Nor is this specifically “about” discrimination per se. Clearly, we have succeeded into doing away with the overtly racist institutions of yesteryear—segregated schools, white-only lunch counters, anti-miscegenation laws, etc., not to mention slavery itself. The elimination of formal, judicially-endorsed discrimination based on race was obviously a great accomplishment, but the whole concept of living in the same place and different places at the same time is a different concept entirely and one that deserves attention in its own right.  I know how they feel: I too feel ofttimes as though I inhabit my own universe, one set over the one in which the rest of everybody lives and flourishes, and which I can see clearly and understand easily—I was, after all, raised and educated here—but, in the end, one I am in without being fully of. I sense many of my co-religionists feel similarly. In fact, I know they do.

That awareness that others do not see what we see when we look out at the world is disorienting. Canada has come simply to live with it. I lived in Canada for thirteen years without ever meeting or encountering, even in passing, a French Canadian. As many of you know, I speak French fluently. But I somehow managed to live all those years in Canada without ever reading a French-language bestseller, without ever seeing (not even once) a movie made in Quebec, without ever attending a play by a Quebec playwright. I surely would never eat poutine anyway, but I can’t even recall seeing it for sale in our end of Canada, let alone actually served to anyone. I suppose it must be similarly possible to live in Quebec and remain totally unfamiliar with the cultural trappings of Anglo-Canada. Two solitudes there were in Hugh MacLennan’s day and, for better or worse two solitudes was what I encountered during our years on the ground in Canada. Perhaps things have changed since we left fifteen years ago.

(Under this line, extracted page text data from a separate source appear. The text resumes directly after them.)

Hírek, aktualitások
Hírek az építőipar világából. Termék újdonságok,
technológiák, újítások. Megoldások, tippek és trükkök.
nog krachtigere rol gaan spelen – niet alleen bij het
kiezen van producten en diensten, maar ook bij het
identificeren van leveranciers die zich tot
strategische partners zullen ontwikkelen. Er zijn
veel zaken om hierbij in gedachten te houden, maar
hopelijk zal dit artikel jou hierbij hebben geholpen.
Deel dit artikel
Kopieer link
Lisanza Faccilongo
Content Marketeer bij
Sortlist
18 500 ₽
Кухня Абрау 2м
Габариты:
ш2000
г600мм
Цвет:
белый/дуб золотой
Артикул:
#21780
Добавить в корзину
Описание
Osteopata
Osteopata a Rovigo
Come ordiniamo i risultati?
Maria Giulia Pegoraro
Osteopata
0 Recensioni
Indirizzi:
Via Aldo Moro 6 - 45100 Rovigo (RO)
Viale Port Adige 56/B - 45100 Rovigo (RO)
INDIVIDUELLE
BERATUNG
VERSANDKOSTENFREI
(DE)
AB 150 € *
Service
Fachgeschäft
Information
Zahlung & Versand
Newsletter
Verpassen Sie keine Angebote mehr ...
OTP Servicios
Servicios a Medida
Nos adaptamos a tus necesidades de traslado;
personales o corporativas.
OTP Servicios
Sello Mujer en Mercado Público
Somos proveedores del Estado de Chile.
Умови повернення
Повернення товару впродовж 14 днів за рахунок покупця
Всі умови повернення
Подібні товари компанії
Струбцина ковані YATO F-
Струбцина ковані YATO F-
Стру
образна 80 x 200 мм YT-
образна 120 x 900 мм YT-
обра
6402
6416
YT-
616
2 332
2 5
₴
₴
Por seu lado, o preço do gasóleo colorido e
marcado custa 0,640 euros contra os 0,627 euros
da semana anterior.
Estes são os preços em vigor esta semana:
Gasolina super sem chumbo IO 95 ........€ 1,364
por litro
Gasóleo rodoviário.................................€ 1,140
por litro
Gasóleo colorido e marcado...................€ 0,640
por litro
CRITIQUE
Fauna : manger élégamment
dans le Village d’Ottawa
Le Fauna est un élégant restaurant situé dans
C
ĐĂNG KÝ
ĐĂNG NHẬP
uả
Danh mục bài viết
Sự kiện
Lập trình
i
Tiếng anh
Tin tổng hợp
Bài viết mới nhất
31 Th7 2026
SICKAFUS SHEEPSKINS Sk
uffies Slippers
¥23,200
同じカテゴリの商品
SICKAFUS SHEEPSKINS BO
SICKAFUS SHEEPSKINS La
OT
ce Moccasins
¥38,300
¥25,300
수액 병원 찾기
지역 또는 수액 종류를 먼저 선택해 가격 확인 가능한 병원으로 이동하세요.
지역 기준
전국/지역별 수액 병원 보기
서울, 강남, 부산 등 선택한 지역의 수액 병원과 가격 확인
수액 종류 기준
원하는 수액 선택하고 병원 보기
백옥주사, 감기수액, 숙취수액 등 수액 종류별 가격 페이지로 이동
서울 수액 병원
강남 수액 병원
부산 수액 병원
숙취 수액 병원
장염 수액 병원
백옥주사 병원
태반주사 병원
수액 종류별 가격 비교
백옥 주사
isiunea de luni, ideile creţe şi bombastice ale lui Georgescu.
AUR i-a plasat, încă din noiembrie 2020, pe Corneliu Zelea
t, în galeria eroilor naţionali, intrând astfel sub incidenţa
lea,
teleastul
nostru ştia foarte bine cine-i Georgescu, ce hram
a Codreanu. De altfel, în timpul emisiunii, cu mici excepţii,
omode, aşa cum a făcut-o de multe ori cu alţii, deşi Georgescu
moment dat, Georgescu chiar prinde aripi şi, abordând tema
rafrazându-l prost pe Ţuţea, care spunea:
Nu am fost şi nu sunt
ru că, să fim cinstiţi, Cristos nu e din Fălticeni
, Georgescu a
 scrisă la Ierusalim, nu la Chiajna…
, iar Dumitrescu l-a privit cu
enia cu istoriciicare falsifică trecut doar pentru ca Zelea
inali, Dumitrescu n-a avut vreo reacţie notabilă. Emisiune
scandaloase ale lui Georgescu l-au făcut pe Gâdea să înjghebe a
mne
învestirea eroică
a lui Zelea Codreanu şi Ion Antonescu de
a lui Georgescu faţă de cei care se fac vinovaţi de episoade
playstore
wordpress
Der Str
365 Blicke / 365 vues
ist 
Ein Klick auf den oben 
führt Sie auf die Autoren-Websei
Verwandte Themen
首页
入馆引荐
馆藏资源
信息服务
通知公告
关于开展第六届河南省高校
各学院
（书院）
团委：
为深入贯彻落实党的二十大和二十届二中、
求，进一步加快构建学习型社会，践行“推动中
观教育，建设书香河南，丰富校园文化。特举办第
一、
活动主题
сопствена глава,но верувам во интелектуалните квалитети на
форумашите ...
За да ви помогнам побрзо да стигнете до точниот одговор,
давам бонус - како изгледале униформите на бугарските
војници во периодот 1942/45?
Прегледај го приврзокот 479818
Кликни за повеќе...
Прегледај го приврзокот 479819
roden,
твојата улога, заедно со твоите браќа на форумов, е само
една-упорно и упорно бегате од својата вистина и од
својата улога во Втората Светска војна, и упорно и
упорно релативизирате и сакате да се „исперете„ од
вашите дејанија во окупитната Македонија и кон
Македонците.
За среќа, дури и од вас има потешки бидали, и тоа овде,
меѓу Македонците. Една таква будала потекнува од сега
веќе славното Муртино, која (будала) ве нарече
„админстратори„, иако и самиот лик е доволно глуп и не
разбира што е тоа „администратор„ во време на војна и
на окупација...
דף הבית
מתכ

This reality—that different groups within society can look out at the world through entirely different sets of spectacles—has a benign and malign side to it. The benign side has to do with the specific way diverse internal perceptions of the world can lead to a healthy flowering of ethnic or racial consciousness. But there is also another side, a darker and more dangerous side to the concept. When a law-abiding black citizen who has never been in trouble with the police in his life says, as I heard someone say on the radio the other day, that he feels panic rising when he sees an armed white police officer walking down the block and passing by the front of his house, and the average white citizen feels secure and safe, not panic-struck, when he sees a police officer patrolling in his neighborhood, then we have to address the issue not by calling each other names or denigrating each other’s feelings, but by asking simply how that could possibly be in our free, democratic country. And then, if we have the courage, we have to dare to answer the question honestly and forthrightly, and then see where that leads us. The key, I think, is in accepting that we all see the universe differently, that we all interpret the light that enters our eyes according to our own givens. Whether that ability to see the world idiosyncratically and personally becomes a source for good in the world or whether it becomes a force for inner-societal divisiveness, discord, and disunity—that is the issue put squarely down on the table by both grand jury decisions for Americans to ponder and, if they can, to resolve as part of our never-ended quest to create a more perfect union both to establish justice and surely also to insure domestic tranquility.